INSTRUCTION:
Set out every one of the lines below as a numbered list, omitting any blank lines.
»»
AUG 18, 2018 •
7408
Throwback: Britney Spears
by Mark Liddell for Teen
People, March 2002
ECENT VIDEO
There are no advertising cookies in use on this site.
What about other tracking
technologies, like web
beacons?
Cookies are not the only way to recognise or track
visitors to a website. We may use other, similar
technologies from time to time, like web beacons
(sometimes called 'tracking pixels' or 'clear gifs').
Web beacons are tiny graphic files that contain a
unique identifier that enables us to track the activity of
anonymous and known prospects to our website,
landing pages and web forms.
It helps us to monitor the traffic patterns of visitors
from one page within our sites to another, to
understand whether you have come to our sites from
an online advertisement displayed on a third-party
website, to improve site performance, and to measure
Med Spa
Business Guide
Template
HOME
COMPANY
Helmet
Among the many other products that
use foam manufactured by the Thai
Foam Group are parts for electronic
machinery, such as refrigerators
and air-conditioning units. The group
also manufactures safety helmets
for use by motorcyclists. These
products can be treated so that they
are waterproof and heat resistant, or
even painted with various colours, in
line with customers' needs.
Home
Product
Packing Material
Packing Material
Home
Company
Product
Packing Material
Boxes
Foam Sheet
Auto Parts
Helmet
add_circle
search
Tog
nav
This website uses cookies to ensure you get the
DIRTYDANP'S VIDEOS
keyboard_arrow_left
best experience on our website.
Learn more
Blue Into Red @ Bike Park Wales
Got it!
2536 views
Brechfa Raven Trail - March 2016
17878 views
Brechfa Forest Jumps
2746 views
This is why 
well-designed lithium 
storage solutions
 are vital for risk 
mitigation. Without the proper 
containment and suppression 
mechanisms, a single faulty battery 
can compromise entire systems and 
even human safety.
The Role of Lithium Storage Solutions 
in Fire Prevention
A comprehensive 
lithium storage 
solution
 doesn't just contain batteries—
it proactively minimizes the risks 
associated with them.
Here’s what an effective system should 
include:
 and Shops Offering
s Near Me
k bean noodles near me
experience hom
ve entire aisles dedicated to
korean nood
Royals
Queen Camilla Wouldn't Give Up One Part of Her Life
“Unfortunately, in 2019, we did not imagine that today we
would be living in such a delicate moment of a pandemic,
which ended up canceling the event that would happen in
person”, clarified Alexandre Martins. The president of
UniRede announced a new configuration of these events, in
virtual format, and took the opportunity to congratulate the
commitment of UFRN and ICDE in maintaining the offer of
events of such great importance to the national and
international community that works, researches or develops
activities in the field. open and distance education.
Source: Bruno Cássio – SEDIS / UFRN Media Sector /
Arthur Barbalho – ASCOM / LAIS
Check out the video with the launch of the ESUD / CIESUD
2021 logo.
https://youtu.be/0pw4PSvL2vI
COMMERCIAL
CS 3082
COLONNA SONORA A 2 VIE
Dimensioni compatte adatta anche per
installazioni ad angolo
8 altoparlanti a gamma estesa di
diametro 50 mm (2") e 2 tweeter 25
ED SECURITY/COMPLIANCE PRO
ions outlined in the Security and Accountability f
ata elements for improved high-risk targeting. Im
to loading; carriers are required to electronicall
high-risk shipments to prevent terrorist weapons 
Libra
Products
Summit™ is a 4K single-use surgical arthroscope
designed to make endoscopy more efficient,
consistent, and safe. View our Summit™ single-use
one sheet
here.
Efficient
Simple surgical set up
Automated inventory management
««
WRITTEN RESPONSE:
1. AUG 18, 2018 •
2. 7408
3. Throwback: Britney Spears
4. by Mark Liddell for Teen
5. People, March 2002
6. ECENT VIDEO
7. There are no advertising cookies in use on this site.
8. What about other tracking
9. technologies, like web
10. beacons?
11. Cookies are not the only way to recognise or track
12. visitors to a website. We may use other, similar
13. technologies from time to time, like web beacons
14. (sometimes called 'tracking pixels' or 'clear gifs').
15. Web beacons are tiny graphic files that contain a
16. unique identifier that enables us to track the activity of
17. anonymous and known prospects to our website,
18. landing pages and web forms.
19. It helps us to monitor the traffic patterns of visitors
20. from one page within our sites to another, to
21. understand whether you have come to our sites from
22. an online advertisement displayed on a third-party
23. website, to improve site performance, and to measure
24. Med Spa
25. Business Guide
26. Template
27. HOME
28. COMPANY
29. Helmet
30. Among the many other products that
31. use foam manufactured by the Thai
32. Foam Group are parts for electronic
33. machinery, such as refrigerators
34. and air-conditioning units. The group
35. also manufactures safety helmets
36. for use by motorcyclists. These
37. products can be treated so that they
38. are waterproof and heat resistant, or
39. even painted with various colours, in
40. line with customers' needs.
41. Home
42. Product
43. Packing Material
44. Packing Material
45. Home
46. Company
47. Product
48. Packing Material
49. Boxes
50. Foam Sheet
51. Auto Parts
52. Helmet
53. add_circle
54. search
55. Tog
56. nav
57. This website uses cookies to ensure you get the
58. DIRTYDANP'S VIDEOS
59. keyboard_arrow_left
60. best experience on our website.
61. Learn more
62. Blue Into Red @ Bike Park Wales
63. Got it!
64. 2536 views
65. Brechfa Raven Trail - March 2016
66. 17878 views
67. Brechfa Forest Jumps
68. 2746 views
69. This is why 
70. well-designed lithium 
71. storage solutions
72.  are vital for risk 
73. mitigation. Without the proper 
74. containment and suppression 
75. mechanisms, a single faulty battery 
76. can compromise entire systems and 
77. even human safety.
78. The Role of Lithium Storage Solutions 
79. in Fire Prevention
80. A comprehensive 
81. lithium storage 
82. solution
83.  doesn't just contain batteries—
84. it proactively minimizes the risks 
85. associated with them.
86. Here’s what an effective system should 
87. include:
88.  and Shops Offering
89. s Near Me
90. k bean noodles near me
91. experience hom
92. ve entire aisles dedicated to
93. korean nood
94. Royals
95. Queen Camilla Wouldn't Give Up One Part of Her Life
96. “Unfortunately, in 2019, we did not imagine that today we
97. would be living in such a delicate moment of a pandemic,
98. which ended up canceling the event that would happen in
99. person”, clarified Alexandre Martins. The president of
100. UniRede announced a new configuration of these events, in
101. virtual format, and took the opportunity to congratulate the
102. commitment of UFRN and ICDE in maintaining the offer of
103. events of such great importance to the national and
104. international community that works, researches or develops
105. activities in the field. open and distance education.
106. Source: Bruno Cássio – SEDIS / UFRN Media Sector /
107. Arthur Barbalho – ASCOM / LAIS
108. Check out the video with the launch of the ESUD / CIESUD
109. 2021 logo.
110. https://youtu.be/0pw4PSvL2vI
111. COMMERCIAL
112. CS 3082
113. COLONNA SONORA A 2 VIE
114. Dimensioni compatte adatta anche per
115. installazioni ad angolo
116. 8 altoparlanti a gamma estesa di
117. diametro 50 mm (2") e 2 tweeter 25
118. ED SECURITY/COMPLIANCE PRO
119. ions outlined in the Security and Accountability f
120. ata elements for improved high-risk targeting. Im
121. to loading; carriers are required to electronicall
122. high-risk shipments to prevent terrorist weapons 
123. Libra
124. Products
125. Summit™ is a 4K single-use surgical arthroscope
126. designed to make endoscopy more efficient,
127. consistent, and safe. View our Summit™ single-use
128. one sheet
129. here.
130. Efficient
131. Simple surgical set up
132. Automated inventory management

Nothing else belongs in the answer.